Collected data
=====

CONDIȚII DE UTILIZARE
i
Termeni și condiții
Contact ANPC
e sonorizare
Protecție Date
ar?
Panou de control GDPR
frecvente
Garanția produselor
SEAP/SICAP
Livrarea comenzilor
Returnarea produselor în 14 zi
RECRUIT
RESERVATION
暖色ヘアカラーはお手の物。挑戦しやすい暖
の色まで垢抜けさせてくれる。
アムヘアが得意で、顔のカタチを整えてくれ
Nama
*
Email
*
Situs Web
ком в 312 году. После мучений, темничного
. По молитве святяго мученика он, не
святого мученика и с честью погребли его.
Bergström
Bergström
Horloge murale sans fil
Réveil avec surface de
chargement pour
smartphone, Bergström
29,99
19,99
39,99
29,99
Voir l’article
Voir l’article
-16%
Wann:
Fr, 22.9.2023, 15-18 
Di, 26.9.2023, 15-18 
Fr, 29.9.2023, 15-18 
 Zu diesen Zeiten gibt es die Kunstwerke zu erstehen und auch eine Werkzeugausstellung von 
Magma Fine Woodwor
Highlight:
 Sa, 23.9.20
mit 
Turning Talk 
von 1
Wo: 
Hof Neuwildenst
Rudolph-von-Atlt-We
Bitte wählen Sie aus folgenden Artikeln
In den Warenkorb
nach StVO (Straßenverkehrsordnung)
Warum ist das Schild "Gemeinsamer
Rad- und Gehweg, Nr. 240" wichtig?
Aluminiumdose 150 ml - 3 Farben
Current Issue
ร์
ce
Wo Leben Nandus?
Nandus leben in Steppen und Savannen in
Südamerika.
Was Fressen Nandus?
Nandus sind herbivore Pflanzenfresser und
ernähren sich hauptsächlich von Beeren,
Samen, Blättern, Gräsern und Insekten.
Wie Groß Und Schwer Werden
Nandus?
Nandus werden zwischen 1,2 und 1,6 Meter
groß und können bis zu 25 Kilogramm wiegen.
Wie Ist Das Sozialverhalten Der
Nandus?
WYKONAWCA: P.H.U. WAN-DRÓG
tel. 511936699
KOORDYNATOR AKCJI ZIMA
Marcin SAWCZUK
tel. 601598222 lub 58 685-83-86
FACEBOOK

=====

▸ Problem: Output all entries exactly as given above.

▸ Response to the task:
CONDIȚII DE UTILIZARE
i
Termeni și condiții
Contact ANPC
e sonorizare
Protecție Date
ar?
Panou de control GDPR
frecvente
Garanția produselor
SEAP/SICAP
Livrarea comenzilor
Returnarea produselor în 14 zi
RECRUIT
RESERVATION
暖色ヘアカラーはお手の物。挑戦しやすい暖
の色まで垢抜けさせてくれる。
アムヘアが得意で、顔のカタチを整えてくれ
Nama
*
Email
*
Situs Web
ком в 312 году. После мучений, темничного
. По молитве святяго мученика он, не
святого мученика и с честью погребли его.
Bergström
Bergström
Horloge murale sans fil
Réveil avec surface de
chargement pour
smartphone, Bergström
29,99
19,99
39,99
29,99
Voir l’article
Voir l’article
-16%
Wann:
Fr, 22.9.2023, 15-18 
Di, 26.9.2023, 15-18 
Fr, 29.9.2023, 15-18 
 Zu diesen Zeiten gibt es die Kunstwerke zu erstehen und auch eine Werkzeugausstellung von 
Magma Fine Woodwor
Highlight:
 Sa, 23.9.20
mit 
Turning Talk 
von 1
Wo: 
Hof Neuwildenst
Rudolph-von-Atlt-We
Bitte wählen Sie aus folgenden Artikeln
In den Warenkorb
nach StVO (Straßenverkehrsordnung)
Warum ist das Schild "Gemeinsamer
Rad- und Gehweg, Nr. 240" wichtig?
Aluminiumdose 150 ml - 3 Farben
Current Issue
ร์
ce
Wo Leben Nandus?
Nandus leben in Steppen und Savannen in
Südamerika.
Was Fressen Nandus?
Nandus sind herbivore Pflanzenfresser und
ernähren sich hauptsächlich von Beeren,
Samen, Blättern, Gräsern und Insekten.
Wie Groß Und Schwer Werden
Nandus?
Nandus werden zwischen 1,2 und 1,6 Meter
groß und können bis zu 25 Kilogramm wiegen.
Wie Ist Das Sozialverhalten Der
Nandus?
WYKONAWCA: P.H.U. WAN-DRÓG
tel. 511936699
KOORDYNATOR AKCJI ZIMA
Marcin SAWCZUK
tel. 601598222 lub 58 685-83-86
FACEBOOK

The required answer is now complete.